グループマインド(group mind)

用語集

日本ではグループマインドというとSFにおける概念の「複数の個体がひとつの意識を共有している状態」を意味する場合が多いようです。

しかし、これは心理学用語でもあり、その場合「一つのグループをあたかも一人の人間のように見なした時の心の状態」をグループマインドと呼んでいます。これについて書かれた本としてはアメリカの心理学者ウィリアム・マクドゥーガル(William McDougall:1871-1938)の『The Group Mind』 (1920, reprinted 1973,2005)が有名です。彼は唯物論とダーウィニズムの両方を否定していたり、それとアニミズムを関連づけたりなかなかに面白い人ですがそれについて細かく書くことは本稿とは関係がなくなってしまうので残念ですが割愛します。

さて、グループマインドは、一つの集団をあたかも一人の人間のように見なした時にあらわれる心の状態、つまりその集団における集団心理のようなものを指しています。例えば、ある家族全体を一人の人と見なした時にその状態は、家族のグループマインドであると呼びますし、ある企業を一人の人と見なした時にその起業のポリシーや起業としての判断などの根拠となる考えなどがグループマインドと呼ばれるのです。

当然ですがこのグループマインドはそのグループを構成している構成員によって大きく影響を受けます。つまり、構成員それぞれの心の状態が、全体にも影響しあうのです。例えば、家族の主要な構成員である夫婦が良好な関係で幸せを感じていたとすればその影響でその家族の子供たちも幸せを感じるように影響を受けたり、逆に夫婦仲が険悪であったりけんかばかりで幸せを感じていなかったとしたら、その家族の子供たちは幸せを感じにくい影響を受けたりするといったことがあげられます。

その他の例としては政治活動をしているグループや楽団、演劇団のような芸術集団、あるいは宗教団体などもあげられるでしょう。

このようにグループマインドという考え方でグループを見た時、そのグループを構成している構成員一人一人の心の状態がグループ全体に影響を与えると考えることができます。

カヴン等の魔女のグループも同様のことが言えます。
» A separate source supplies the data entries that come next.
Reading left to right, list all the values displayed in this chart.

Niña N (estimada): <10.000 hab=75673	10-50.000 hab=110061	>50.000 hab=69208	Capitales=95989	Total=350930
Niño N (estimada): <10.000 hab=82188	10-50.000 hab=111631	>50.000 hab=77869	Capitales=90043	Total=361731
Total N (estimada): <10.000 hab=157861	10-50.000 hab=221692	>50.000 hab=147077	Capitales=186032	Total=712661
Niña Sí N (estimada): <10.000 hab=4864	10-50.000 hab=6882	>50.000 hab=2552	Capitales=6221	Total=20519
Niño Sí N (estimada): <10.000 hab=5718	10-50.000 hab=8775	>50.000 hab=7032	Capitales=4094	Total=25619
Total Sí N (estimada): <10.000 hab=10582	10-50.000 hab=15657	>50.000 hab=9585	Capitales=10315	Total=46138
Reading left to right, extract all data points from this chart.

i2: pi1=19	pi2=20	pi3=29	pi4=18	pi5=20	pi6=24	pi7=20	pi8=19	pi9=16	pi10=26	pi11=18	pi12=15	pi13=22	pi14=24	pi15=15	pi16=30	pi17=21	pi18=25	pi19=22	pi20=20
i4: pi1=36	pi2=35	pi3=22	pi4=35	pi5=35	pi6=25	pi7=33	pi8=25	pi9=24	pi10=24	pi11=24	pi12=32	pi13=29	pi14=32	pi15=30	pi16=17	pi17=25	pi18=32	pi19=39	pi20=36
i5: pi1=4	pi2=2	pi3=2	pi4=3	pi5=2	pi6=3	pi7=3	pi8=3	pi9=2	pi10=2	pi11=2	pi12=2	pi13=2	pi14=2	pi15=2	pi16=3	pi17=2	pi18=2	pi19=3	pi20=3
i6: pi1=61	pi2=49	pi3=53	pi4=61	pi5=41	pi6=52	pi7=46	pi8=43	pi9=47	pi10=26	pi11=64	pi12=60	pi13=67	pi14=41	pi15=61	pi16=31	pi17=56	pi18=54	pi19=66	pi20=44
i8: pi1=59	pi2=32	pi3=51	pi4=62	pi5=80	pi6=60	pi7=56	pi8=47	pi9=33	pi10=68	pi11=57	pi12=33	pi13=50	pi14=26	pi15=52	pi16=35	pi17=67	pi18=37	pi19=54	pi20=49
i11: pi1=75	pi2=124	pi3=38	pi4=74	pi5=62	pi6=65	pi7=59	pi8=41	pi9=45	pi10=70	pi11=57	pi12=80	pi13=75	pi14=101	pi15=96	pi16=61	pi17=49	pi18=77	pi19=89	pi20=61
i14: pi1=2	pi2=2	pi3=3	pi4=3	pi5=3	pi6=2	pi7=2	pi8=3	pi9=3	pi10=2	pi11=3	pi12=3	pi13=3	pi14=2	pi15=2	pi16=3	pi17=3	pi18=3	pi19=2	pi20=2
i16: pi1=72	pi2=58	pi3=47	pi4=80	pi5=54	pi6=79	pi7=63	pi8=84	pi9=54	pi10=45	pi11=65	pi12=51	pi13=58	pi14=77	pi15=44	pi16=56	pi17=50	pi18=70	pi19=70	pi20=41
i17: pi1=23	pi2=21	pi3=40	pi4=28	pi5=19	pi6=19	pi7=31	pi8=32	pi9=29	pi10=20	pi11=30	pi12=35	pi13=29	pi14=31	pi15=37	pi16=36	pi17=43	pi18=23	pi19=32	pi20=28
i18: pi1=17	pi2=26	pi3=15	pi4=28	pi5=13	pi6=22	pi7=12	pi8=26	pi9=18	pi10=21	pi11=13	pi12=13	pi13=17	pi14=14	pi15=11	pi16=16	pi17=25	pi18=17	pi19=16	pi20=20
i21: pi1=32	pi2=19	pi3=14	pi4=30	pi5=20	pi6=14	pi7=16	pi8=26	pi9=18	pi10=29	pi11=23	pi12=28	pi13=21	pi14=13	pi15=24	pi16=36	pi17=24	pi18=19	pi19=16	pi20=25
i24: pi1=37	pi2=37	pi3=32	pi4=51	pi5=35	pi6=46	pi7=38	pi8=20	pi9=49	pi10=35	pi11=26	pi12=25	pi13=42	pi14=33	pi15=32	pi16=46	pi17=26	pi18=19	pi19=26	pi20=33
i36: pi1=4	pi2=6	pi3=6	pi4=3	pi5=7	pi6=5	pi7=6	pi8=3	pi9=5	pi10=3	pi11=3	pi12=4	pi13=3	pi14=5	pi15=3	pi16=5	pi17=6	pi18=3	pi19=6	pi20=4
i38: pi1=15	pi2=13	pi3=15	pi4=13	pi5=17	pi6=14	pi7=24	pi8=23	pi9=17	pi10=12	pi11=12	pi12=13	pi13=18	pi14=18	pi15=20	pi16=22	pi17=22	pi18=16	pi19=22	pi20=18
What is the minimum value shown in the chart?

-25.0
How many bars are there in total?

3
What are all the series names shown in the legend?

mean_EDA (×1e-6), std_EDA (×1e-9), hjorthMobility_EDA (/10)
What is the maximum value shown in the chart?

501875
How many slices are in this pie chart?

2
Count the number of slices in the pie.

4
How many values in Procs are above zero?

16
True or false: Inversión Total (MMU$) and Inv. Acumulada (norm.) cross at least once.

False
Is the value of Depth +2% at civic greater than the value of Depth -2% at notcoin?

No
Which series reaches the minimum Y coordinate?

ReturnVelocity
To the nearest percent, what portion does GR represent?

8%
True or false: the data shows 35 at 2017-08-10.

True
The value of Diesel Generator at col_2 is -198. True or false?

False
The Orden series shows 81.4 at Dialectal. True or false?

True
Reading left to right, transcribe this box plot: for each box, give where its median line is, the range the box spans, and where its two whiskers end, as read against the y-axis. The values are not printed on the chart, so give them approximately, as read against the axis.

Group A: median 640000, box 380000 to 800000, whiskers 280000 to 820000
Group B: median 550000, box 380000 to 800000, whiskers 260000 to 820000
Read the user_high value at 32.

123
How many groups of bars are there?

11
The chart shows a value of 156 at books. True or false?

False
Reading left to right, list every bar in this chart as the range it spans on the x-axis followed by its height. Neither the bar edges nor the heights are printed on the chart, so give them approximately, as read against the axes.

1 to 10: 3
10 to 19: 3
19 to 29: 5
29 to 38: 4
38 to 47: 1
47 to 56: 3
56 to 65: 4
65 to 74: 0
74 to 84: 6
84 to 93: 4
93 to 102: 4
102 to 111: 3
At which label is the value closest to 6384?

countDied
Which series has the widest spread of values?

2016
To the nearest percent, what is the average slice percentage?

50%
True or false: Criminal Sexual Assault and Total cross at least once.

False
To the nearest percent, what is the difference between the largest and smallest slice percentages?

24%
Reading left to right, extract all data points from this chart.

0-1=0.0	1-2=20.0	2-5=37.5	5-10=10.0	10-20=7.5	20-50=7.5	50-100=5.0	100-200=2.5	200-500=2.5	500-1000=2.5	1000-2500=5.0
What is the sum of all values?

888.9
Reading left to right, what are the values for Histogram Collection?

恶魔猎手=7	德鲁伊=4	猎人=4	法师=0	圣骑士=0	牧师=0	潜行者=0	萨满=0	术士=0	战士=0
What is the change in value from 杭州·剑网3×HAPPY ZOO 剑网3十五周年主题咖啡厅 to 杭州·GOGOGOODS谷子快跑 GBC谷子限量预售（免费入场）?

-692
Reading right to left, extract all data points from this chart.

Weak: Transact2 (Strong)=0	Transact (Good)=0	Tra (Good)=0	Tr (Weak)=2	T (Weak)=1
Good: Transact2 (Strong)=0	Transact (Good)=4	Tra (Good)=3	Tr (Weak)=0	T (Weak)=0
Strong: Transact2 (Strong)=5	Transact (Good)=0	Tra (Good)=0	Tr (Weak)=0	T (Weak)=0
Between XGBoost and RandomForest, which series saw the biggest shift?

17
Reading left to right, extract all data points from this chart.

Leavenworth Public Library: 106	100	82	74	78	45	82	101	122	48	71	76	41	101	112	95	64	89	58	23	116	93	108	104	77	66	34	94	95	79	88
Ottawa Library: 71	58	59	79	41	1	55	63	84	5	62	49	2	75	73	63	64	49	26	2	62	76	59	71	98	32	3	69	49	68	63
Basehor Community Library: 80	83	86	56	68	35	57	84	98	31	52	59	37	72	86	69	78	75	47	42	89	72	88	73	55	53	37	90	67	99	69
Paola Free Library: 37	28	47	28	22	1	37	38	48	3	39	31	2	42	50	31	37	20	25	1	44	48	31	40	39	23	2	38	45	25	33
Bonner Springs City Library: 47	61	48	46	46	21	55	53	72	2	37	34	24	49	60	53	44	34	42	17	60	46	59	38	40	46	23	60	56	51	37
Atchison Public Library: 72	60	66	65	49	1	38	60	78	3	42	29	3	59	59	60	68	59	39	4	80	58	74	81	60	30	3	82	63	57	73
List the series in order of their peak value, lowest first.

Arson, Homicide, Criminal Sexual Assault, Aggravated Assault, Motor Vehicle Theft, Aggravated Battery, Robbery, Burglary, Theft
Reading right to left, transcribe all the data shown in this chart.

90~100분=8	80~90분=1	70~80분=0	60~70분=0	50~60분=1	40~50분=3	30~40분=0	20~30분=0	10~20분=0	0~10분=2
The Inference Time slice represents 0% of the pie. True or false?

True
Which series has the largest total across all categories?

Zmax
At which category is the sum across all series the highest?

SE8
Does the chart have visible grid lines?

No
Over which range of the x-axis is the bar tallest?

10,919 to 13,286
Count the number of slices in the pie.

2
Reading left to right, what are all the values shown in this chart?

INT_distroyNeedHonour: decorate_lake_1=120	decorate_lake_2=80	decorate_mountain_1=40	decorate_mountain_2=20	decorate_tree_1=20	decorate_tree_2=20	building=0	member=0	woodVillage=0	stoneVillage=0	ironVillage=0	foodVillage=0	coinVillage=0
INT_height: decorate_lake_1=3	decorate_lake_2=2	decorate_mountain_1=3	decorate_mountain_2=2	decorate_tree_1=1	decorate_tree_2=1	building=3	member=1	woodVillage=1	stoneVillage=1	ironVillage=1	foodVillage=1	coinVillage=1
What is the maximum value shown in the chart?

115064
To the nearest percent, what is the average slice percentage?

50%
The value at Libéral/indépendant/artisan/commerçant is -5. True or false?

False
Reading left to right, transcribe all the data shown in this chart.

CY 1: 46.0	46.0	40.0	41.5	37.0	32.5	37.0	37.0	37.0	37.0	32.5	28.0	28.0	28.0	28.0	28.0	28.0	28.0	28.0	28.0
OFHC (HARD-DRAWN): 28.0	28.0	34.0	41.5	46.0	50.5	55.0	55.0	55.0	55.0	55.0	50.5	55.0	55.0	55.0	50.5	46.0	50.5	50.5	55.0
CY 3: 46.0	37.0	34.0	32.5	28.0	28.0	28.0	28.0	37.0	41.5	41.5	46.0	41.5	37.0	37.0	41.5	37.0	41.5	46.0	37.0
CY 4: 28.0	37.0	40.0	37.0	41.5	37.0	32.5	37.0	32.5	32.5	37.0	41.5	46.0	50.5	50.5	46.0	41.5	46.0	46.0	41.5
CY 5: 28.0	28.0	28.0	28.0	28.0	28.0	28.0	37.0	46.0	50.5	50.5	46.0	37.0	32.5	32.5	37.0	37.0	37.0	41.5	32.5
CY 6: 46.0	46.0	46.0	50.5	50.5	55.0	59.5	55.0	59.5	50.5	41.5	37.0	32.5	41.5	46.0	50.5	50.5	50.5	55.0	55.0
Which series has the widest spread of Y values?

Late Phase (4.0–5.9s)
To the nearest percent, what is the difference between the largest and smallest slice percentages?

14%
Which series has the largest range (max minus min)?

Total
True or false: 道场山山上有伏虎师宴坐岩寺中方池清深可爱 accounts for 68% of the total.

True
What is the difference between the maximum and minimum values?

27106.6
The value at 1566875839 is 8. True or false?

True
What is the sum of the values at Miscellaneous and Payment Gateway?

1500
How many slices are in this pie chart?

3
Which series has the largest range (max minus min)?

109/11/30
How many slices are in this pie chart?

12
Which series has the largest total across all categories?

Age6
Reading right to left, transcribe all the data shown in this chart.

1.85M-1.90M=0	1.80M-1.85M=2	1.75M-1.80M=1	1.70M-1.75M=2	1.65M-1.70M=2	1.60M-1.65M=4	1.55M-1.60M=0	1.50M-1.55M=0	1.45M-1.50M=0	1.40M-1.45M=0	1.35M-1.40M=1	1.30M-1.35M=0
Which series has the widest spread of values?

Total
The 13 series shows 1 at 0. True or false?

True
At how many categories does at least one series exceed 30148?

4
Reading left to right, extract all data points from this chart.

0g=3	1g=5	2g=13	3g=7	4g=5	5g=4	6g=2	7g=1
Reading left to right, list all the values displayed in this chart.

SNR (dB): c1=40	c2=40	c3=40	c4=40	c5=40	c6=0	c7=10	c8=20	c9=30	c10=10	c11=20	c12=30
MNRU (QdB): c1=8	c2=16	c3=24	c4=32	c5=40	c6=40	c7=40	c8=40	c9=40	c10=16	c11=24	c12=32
前述のようにそのグループの主要なメンバーの考え方や構成メンバー一人一人の心の持ちようがグループ全体に大きな影響を与える作用をします。更にこれに加えて、そしてこれが大切なのですが、伝統のある流派の場合、その流派が受け継いできた、いわば「歴史的グループマインド」とも言うべきものが構成員に大きな影響を与えたりもします。また結成して数年でも活動が活発なグループでは歴史的グループマインドと同じようなグループマインドが構成員に影響することもよくあります。ただ、残念ながらこうした歴史の浅い団体のグループマインドは往々にして極端に走りやすかったりもするので注意が必要です。

魔女のグループを作ったり、加入したりする時にはこのグループマインドという視点をしっかりと持っていないと構成員一人一人にそれが大きな影響を及ぼしてしまうという、とても大きな点を見失うことになってしまいますがこれについて指摘している本やサイトなど、初心者 (中級者も)が手にできるものにないのが残念かつ危険な現状が特に日本では長く続いているのです。ですから、魔女のグループに加入したり、あるいは結成したりする時にはできればキャリアの長い魔女に相談してみるくらいの用心深さが必要だとも言えます。